The vast majority (93%) of participants had antibodies against mumps, but 10% of participants had no detectable mumps-specific memory B cells. These cells are normally capable of producing antiviral antibodies as memory response following an exposure to mumps virus.
In comparison, the average frequency of memory B cells making antibodies against mumps among participants was 5 to 10 times lower than cells making antibodies against measles or rubella.
Furthermore, the investigators noted that antibodies from the participants were not as effective at neutralizing wild-type mumps virus when compared with the vaccine virus. In this study, at least 6 individuals may have been susceptible to infection with the currently circulating wild-type strain.

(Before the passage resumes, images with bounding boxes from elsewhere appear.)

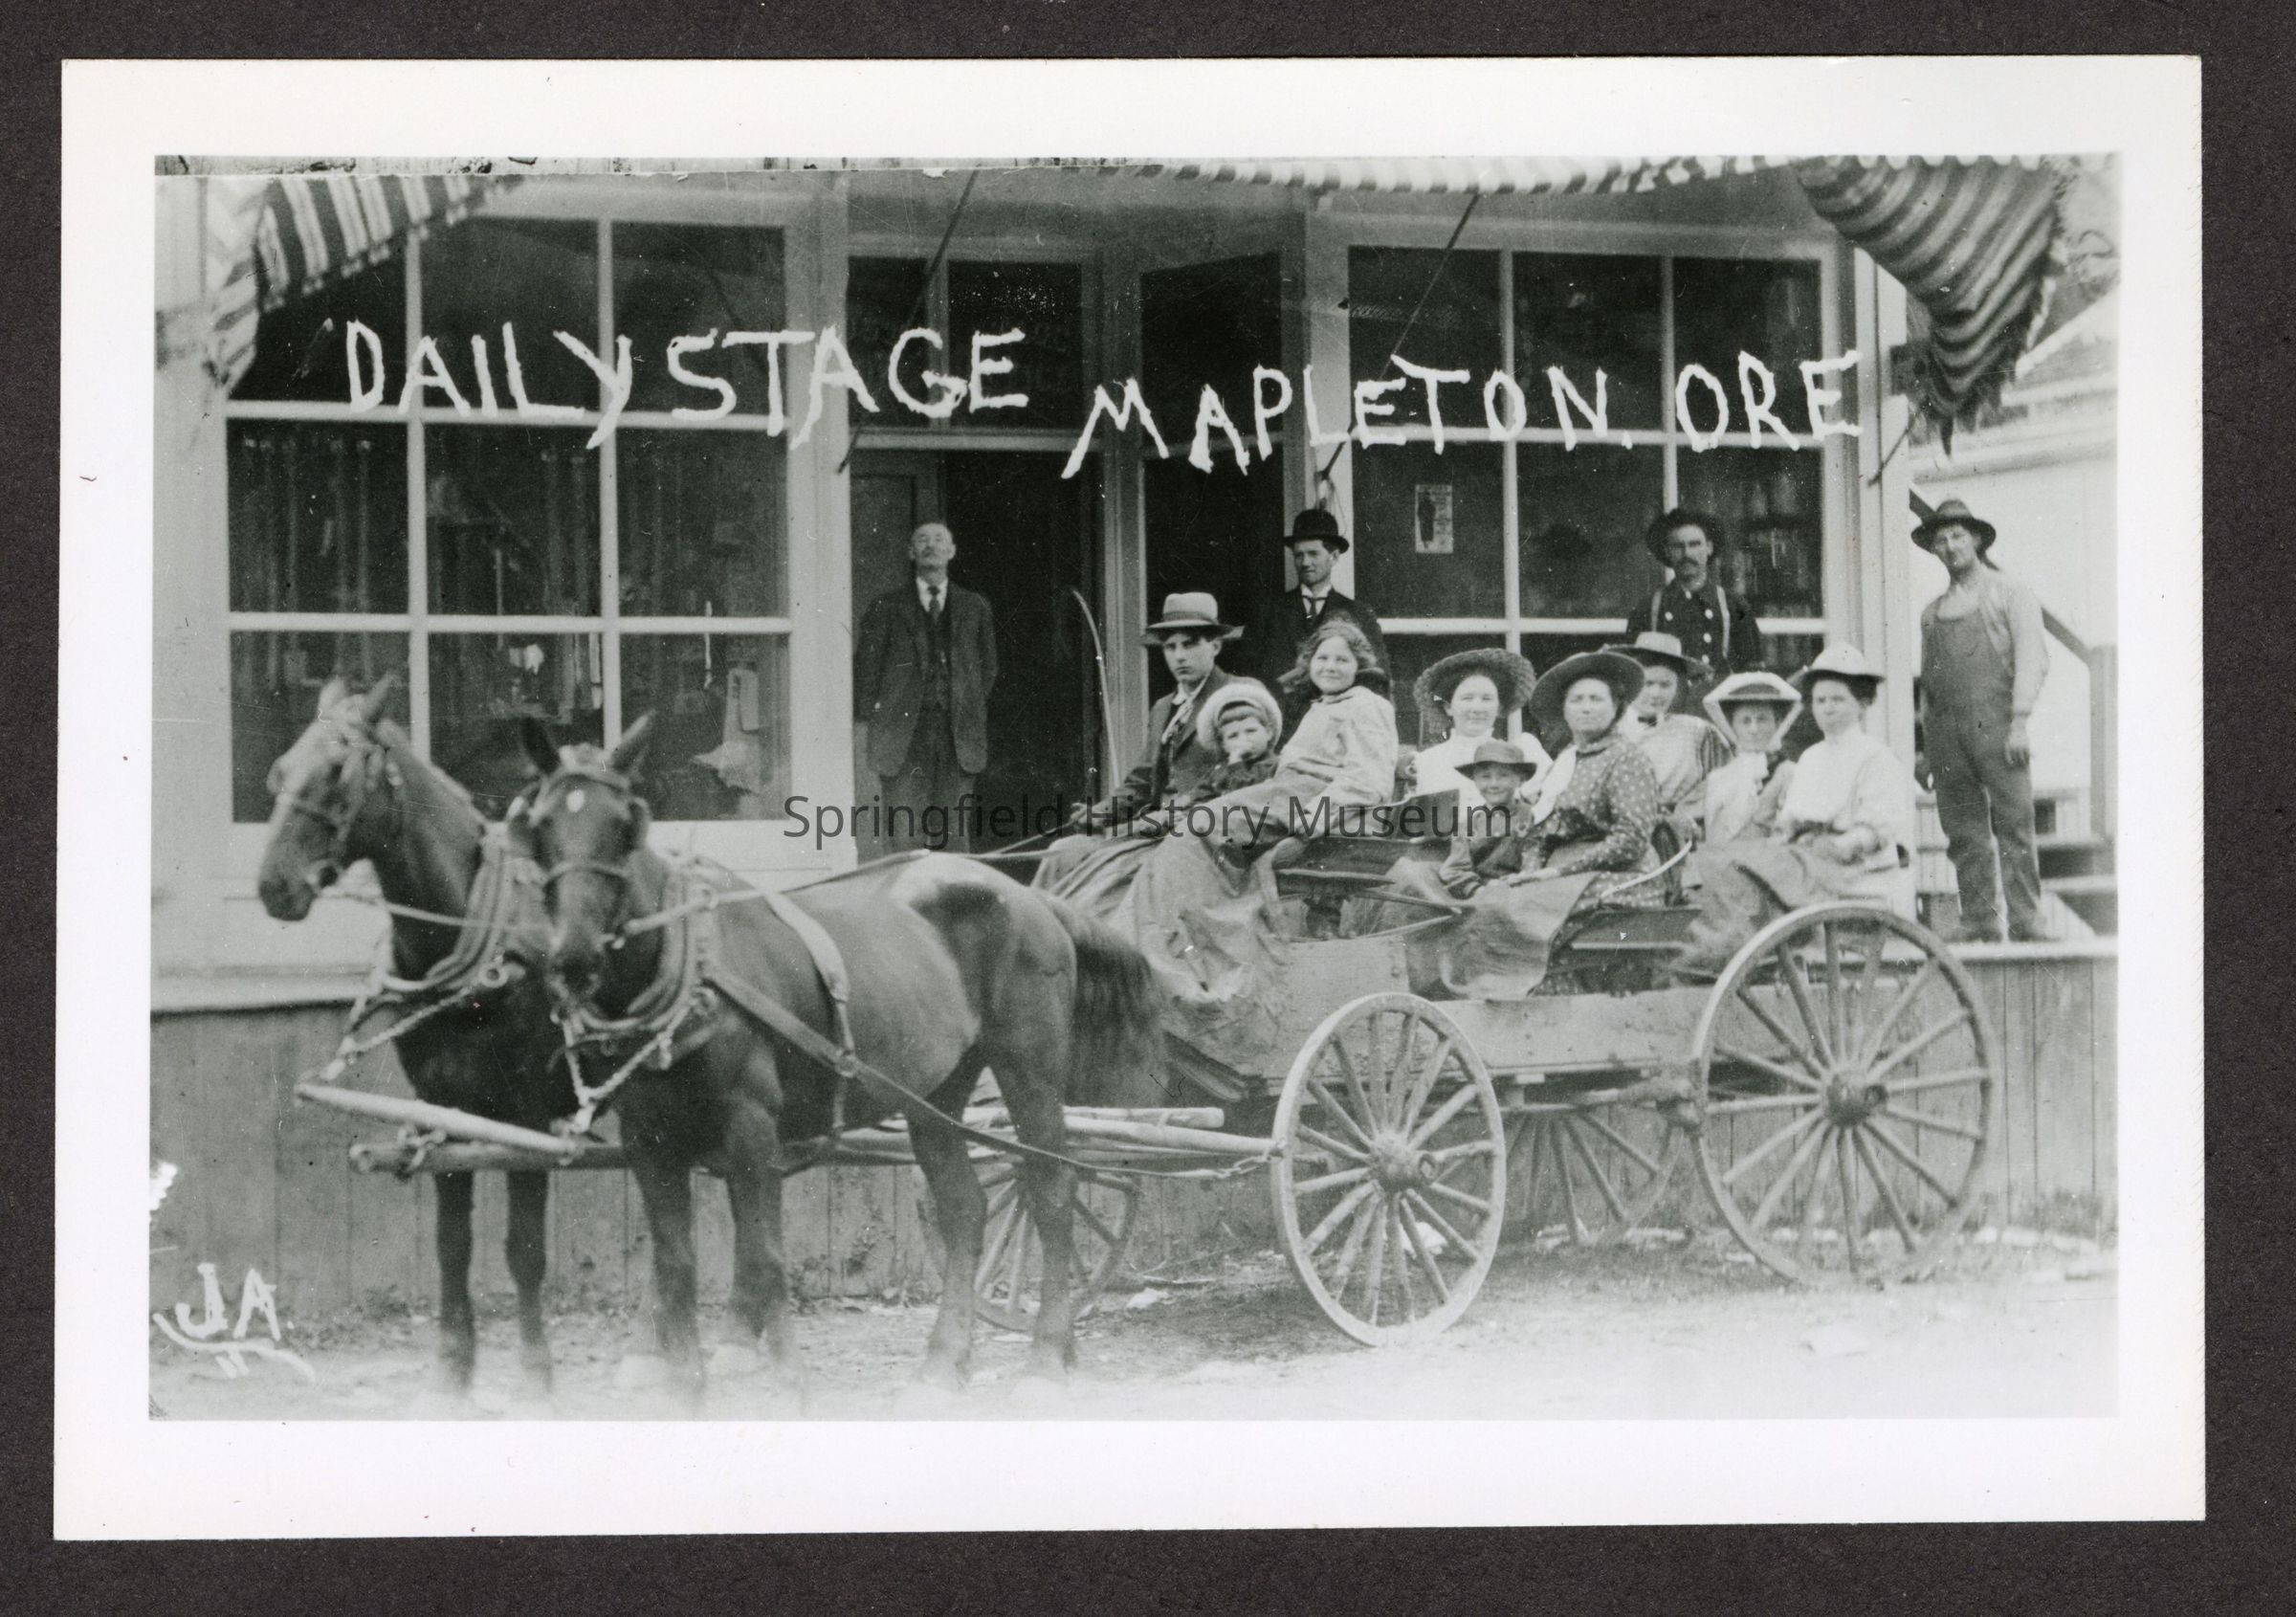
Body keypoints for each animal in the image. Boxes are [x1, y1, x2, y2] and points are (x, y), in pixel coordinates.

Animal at [255, 675, 573, 1416]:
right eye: (280, 769)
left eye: (339, 771)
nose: (274, 886)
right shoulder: (440, 1109)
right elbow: (452, 1245)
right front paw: (452, 1373)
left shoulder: (526, 1115)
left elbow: (524, 1250)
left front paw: (538, 1377)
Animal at [509, 717, 1164, 1411]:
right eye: (540, 824)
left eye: (625, 823)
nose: (574, 957)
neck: (694, 970)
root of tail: (1030, 897)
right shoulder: (650, 1140)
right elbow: (676, 1263)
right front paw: (686, 1391)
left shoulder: (750, 1129)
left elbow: (764, 1258)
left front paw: (787, 1384)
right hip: (936, 1088)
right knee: (965, 1209)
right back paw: (943, 1364)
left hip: (1028, 1071)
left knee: (1050, 1193)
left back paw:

It is important to note that the investigators did not see a clear association between the timing of vaccination and low antibody or memory B cell levels.
Previous research has demonstrated that a third dose of the MMR vaccine
could increase neutralizing antibody responses to mumps in some individuals, but the effects have not been shown to be long lasting.
The Jeryl Lynn mumps vaccine strain that is in the MMR vaccine was cultured in the 1960s and, although there is 1 serotype of mumps virus, the currently circulating strain genotype G is genetically distinct from the vaccine strain. Currently, it is unknown how genetic changes influence the antigenic properties of the currently circulating strain.
Additional studies are needed to characterize the immune response to currently circulating and vaccine strains of mumps are clearly needed to determine if it is necessary to develop a new mumps vaccine, the study authors conclude.